No quería saber nada. Quería gritar, salir corriendo, hacer algo para detener esta oleada tan terrible de sentimientos encontrados.

—¿No dices nada, renacuajo? —me dijo, con un tono más cercano a lo habitual. —Sé que esto no te es indiferente. Te he visto cómo me miras cuando vamos a la playa. Porque sin que tú lo sepas yo he hecho lo mismo. Eres demasiado… lindo. Solo que tenía que confirmarlo, esperaba un momento oportuno. Pero ha tenido que ser hoy, porque… porque al no verte me dio rabia. Te imaginé estando con alguien más, —mis ojos se abrieron desmesuradamente —porque yo había sido un cobarde y no pude más que defenderme llamándote mi hermano. Porque, aunque me duela aceptarlo, creo que soy… que soy un marica… aquello que tanto odiaba… es porque yo mismo… lo…

—No digas eso —le interrumpí. La palabra sonaba horrible. Yo no me sentía así. Simplemente me había gustado él, en su momento. Aunque todo había cambiado. Estaba Malcom y los portentosos soldados. Quizá sí lo era, pero no pensaba aceptarlo. O dejar que él nos llamara así. —Somos amigos, hermanos o lo que tú quieras. —obtuve fuerza de alguna parte y empecé a hablar. Era mi turno. —Pero no te llames… bueno… no nos llames así. Esto no es ser marica o lo que sea…

—Lo siento… —dijo él, defendiéndose. —Pero me cuesta entenderlo…. nunca lo había pensado. Pero estar contigo, como ahora, así, cerca… me gusta.

—Y a mi, Jordi. Me gusta… me gusta mucho…

Nos besamos de nuevo. ¿Quién puede entender la mente de dos adolescentes que están descubriendo al mundo y descubriéndose a sí mismos? Y sin querer, entre besos y algunas primeras torpes caricias, nos fuimos acomodando en la cama. El abrazo se extendió a las piernas. Las manos alcanzaron nuevos sitios. Y el origen de nuestras sensaciones comenzó a crecer, lado a lado. Yo me dejé llevar. Era justo esto lo que había soñado y deseado por tanto tiempo. En nuestros escondites privados. En los juegos y carreras. Cada competencia era para llegar a mi querido Jordi y por fin lo había conseguido. Y lo único que tuve que hacer… fue traicionarlo.

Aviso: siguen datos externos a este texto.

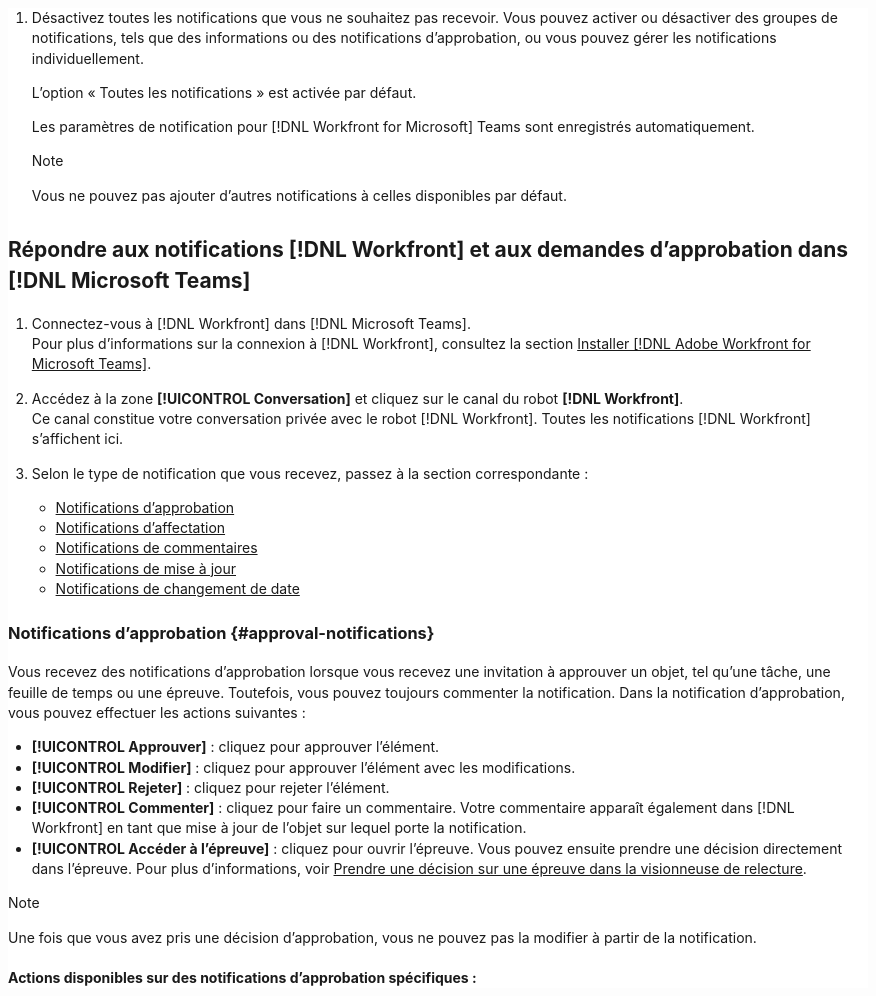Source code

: 1. Désactivez toutes les notifications que vous ne souhaitez pas recevoir. Vous pouvez activer ou désactiver des groupes de notifications, tels que des informations ou des notifications d’approbation, ou vous pouvez gérer les notifications individuellement.

   L’option « Toutes les notifications » est activée par défaut.

   Les paramètres de notification pour [!DNL Workfront for Microsoft] Teams sont enregistrés automatiquement.

   >[!NOTE]
   >
   >Vous ne pouvez pas ajouter d’autres notifications à celles disponibles par défaut.

## Répondre aux notifications [!DNL Workfront] et aux demandes d’approbation dans [!DNL Microsoft Teams]

1. Connectez-vous à [!DNL Workfront] dans [!DNL Microsoft Teams].\
   Pour plus d’informations sur la connexion à [!DNL Workfront], consultez la section [Installer  [!DNL Adobe Workfront for Microsoft Teams]](../../workfront-integrations-and-apps/using-workfront-with-microsoft-teams/install-workfront-ms-teams.md).

1. Accédez à la zone **[!UICONTROL Conversation]** et cliquez sur le canal du robot **[!DNL Workfront]**.\
   Ce canal constitue votre conversation privée avec le robot [!DNL Workfront]. Toutes les notifications [!DNL Workfront] s’affichent ici.
1. Selon le type de notification que vous recevez, passez à la section correspondante :

   * [Notifications d’approbation](#approval-notifications-approval-notifications)
   * [Notifications d’affectation](#assignment-notifications-assignment-notifications)
   * [Notifications de commentaires](#comment-notifications-comment-notifications)
   * [Notifications de mise à jour](#update-notifications-update-notifications)
   * [Notifications de changement de date](#date-change-notifications-date-change-notifications)

### Notifications d’approbation {#approval-notifications}

Vous recevez des notifications d’approbation lorsque vous recevez une invitation à approuver un objet, tel qu’une tâche, une feuille de temps ou une épreuve. Toutefois, vous pouvez toujours commenter la notification. Dans la notification d’approbation, vous pouvez effectuer les actions suivantes :

* **[!UICONTROL Approuver]** : cliquez pour approuver l’élément.
* **[!UICONTROL Modifier]** : cliquez pour approuver l’élément avec les modifications.
* **[!UICONTROL Rejeter]** : cliquez pour rejeter l’élément.
* **[!UICONTROL Commenter]** : cliquez pour faire un commentaire. Votre commentaire apparaît également dans [!DNL Workfront] en tant que mise à jour de l’objet sur lequel porte la notification.
* **[!UICONTROL Accéder à l’épreuve]** : cliquez pour ouvrir l’épreuve. Vous pouvez ensuite prendre une décision directement dans l’épreuve. Pour plus d’informations, voir [Prendre une décision sur une épreuve dans la visionneuse de relecture](../../review-and-approve-work/proofing/reviewing-proofs-within-workfront/make-a-decision-on-a-proof/make-decisions-on-proof.md).

>[!NOTE]
>
>Une fois que vous avez pris une décision d’approbation, vous ne pouvez pas la modifier à partir de la notification.

#### Actions disponibles sur des notifications d’approbation spécifiques :
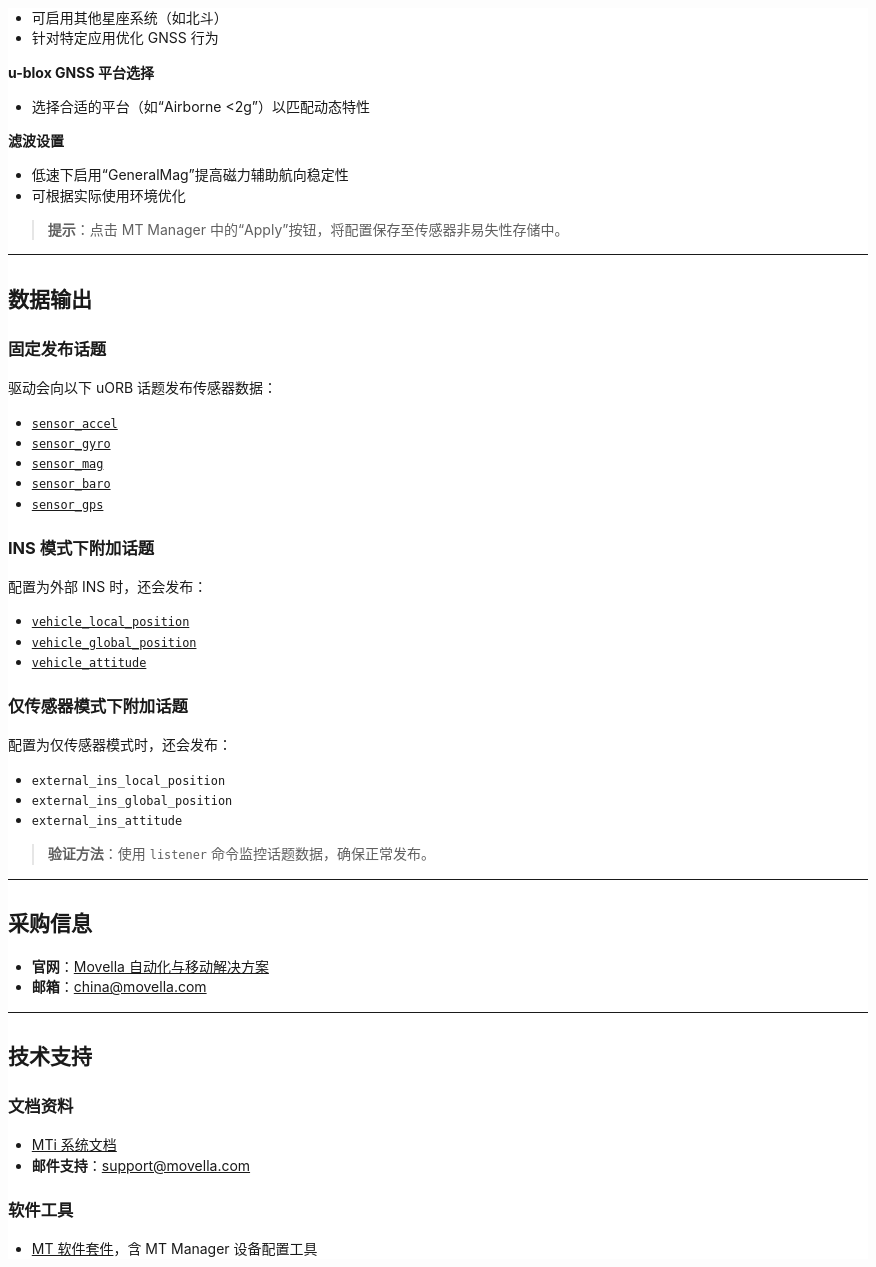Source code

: * 可启用其他星座系统（如北斗）
* 针对特定应用优化 GNSS 行为

**u-blox GNSS 平台选择**

* 选择合适的平台（如“Airborne <2g”）以匹配动态特性

**滤波设置**

* 低速下启用“GeneralMag”提高磁力辅助航向稳定性
* 可根据实际使用环境优化

> **提示**：点击 MT Manager 中的“Apply”按钮，将配置保存至传感器非易失性存储中。

---

## 数据输出

### 固定发布话题

驱动会向以下 uORB 话题发布传感器数据：

* [`sensor_accel`](../msg_docs/SensorAccel.md)
* [`sensor_gyro`](../msg_docs/SensorGyro.md)
* [`sensor_mag`](../msg_docs/SensorMag.md)
* [`sensor_baro`](../msg_docs/SensorBaro.md)
* [`sensor_gps`](../msg_docs/SensorGps.md)

### INS 模式下附加话题

配置为外部 INS 时，还会发布：

* [`vehicle_local_position`](../msg_docs/VehicleLocalPosition.md)
* [`vehicle_global_position`](../msg_docs/VehicleGlobalPosition.md)
* [`vehicle_attitude`](../msg_docs/VehicleAttitude.md)

### 仅传感器模式下附加话题

配置为仅传感器模式时，还会发布：

* `external_ins_local_position`
* `external_ins_global_position`
* `external_ins_attitude`

> **验证方法**：使用 `listener` 命令监控话题数据，确保正常发布。

---

## 采购信息

* **官网**：[Movella 自动化与移动解决方案](https://www.movella.com/applications/automation-mobility)
* **邮箱**：[china@movella.com](mailto:china@movella.com)

---

## 技术支持

### 文档资料

* [MTi 系统文档](https://mtidocs.movella.com/mti-documentation-overview)
* **邮件支持**：[support@movella.com](mailto:support@movella.com)

### 软件工具

* [MT 软件套件](https://www.movella.com/support/software-documentation)，含 MT Manager 设备配置工具
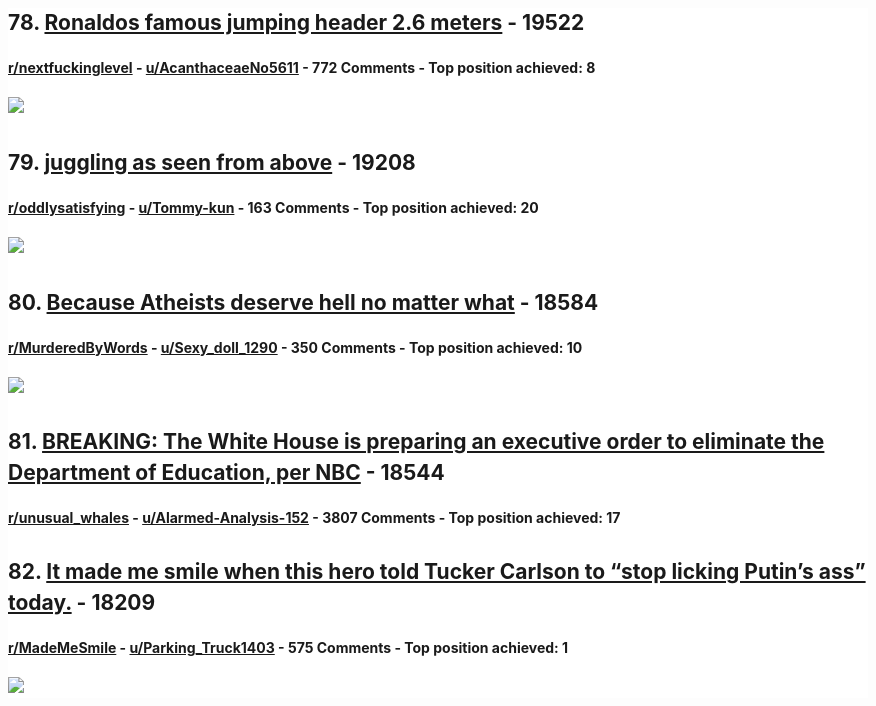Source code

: ## 78. [Ronaldos famous jumping header 2.6 meters](http://reddit.com/r/nextfuckinglevel/comments/1ihc2mw/ronaldos_famous_jumping_header_26_meters/) - 19522
#### [r/nextfuckinglevel](http://reddit.com/r/nextfuckinglevel) - [u/AcanthaceaeNo5611](http://reddit.com/u/AcanthaceaeNo5611) - 772 Comments - Top position achieved: 8

<a href="https://v.redd.it/29rxe0egn2he1"><img src="https://external-preview.redd.it/Z29nN28yNmduMmhlMfNMhLw8fhxmyHb_rAndKNNVl0Yv8iLD9z4AJsyYl4_D.png?width=140&amp;height=140&amp;crop=140:140,smart&amp;format=jpg&amp;v=enabled&amp;lthumb=true&amp;s=8c4d5cf5b27a0850ef3eb6fb3146393f1dc45c02"></img></a>

## 79. [juggling as seen from above](http://reddit.com/r/oddlysatisfying/comments/1ih632m/juggling_as_seen_from_above/) - 19208
#### [r/oddlysatisfying](http://reddit.com/r/oddlysatisfying) - [u/Tommy-kun](http://reddit.com/u/Tommy-kun) - 163 Comments - Top position achieved: 20

<a href="https://v.redd.it/zpompougz0he1"><img src="https://external-preview.redd.it/dDR6NTlydWd6MGhlMXi2AJufXeho7YAXVgCHxyIdehy6CV5luOqsEI3eH7VM.png?width=140&amp;height=140&amp;crop=140:140,smart&amp;format=jpg&amp;v=enabled&amp;lthumb=true&amp;s=a654229ae2529f367a669ee93e538dae8e4cd8a9"></img></a>

## 80. [Because Atheists deserve hell no matter what](http://reddit.com/r/MurderedByWords/comments/1ihp51w/because_atheists_deserve_hell_no_matter_what/) - 18584
#### [r/MurderedByWords](http://reddit.com/r/MurderedByWords) - [u/Sexy_doll_1290](http://reddit.com/u/Sexy_doll_1290) - 350 Comments - Top position achieved: 10

<a href="https://i.redd.it/nbb0e9vq46he1.jpeg"><img src="https://b.thumbs.redditmedia.com/xm-64n9EB7VVYOoIaAUpzOTQvTK1vBldHE6AqSxp0vc.jpg"></img></a>

## 81. [BREAKING: The White House is preparing an executive order to eliminate the Department of Education, per NBC](http://reddit.com/r/unusual_whales/comments/1ihm6c7/breaking_the_white_house_is_preparing_an/) - 18544
#### [r/unusual_whales](http://reddit.com/r/unusual_whales) - [u/Alarmed-Analysis-152](http://reddit.com/u/Alarmed-Analysis-152) - 3807 Comments - Top position achieved: 17

## 82. [It made me smile when this hero told Tucker Carlson to “stop licking Putin’s ass” today.](http://reddit.com/r/MadeMeSmile/comments/1ii230g/it_made_me_smile_when_this_hero_told_tucker/) - 18209
#### [r/MadeMeSmile](http://reddit.com/r/MadeMeSmile) - [u/Parking_Truck1403](http://reddit.com/u/Parking_Truck1403) - 575 Comments - Top position achieved: 1

<a href="https://i.redd.it/d43k7djl19he1.jpeg"><img src="https://b.thumbs.redditmedia.com/S3bzOKt6rGWHYHnuQ9N6x_YoAxNfUl4gQnwAucxNZXA.jpg"></img></a>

—¡Muchachos, vengan a cenar! —se escuchó el grito de mi madre desde la cocina, lo que nos devolvió de un golpe a la realidad. Nos miramos con mayor complicidad, justo como cuando hacíamos travesuras (¡vaya si esta fue una de ellas!). Nos acomodamos lo mejor que pudimos la ropa y salimos a comer algo. Ya habría tiempo de mas descubrimientos. Y de alguna verdad incómoda que tendría que ser revelada.

—¡Ya vamos! —respondí por los dos, separándonos, con esa mirada de complicidad tan nuestra.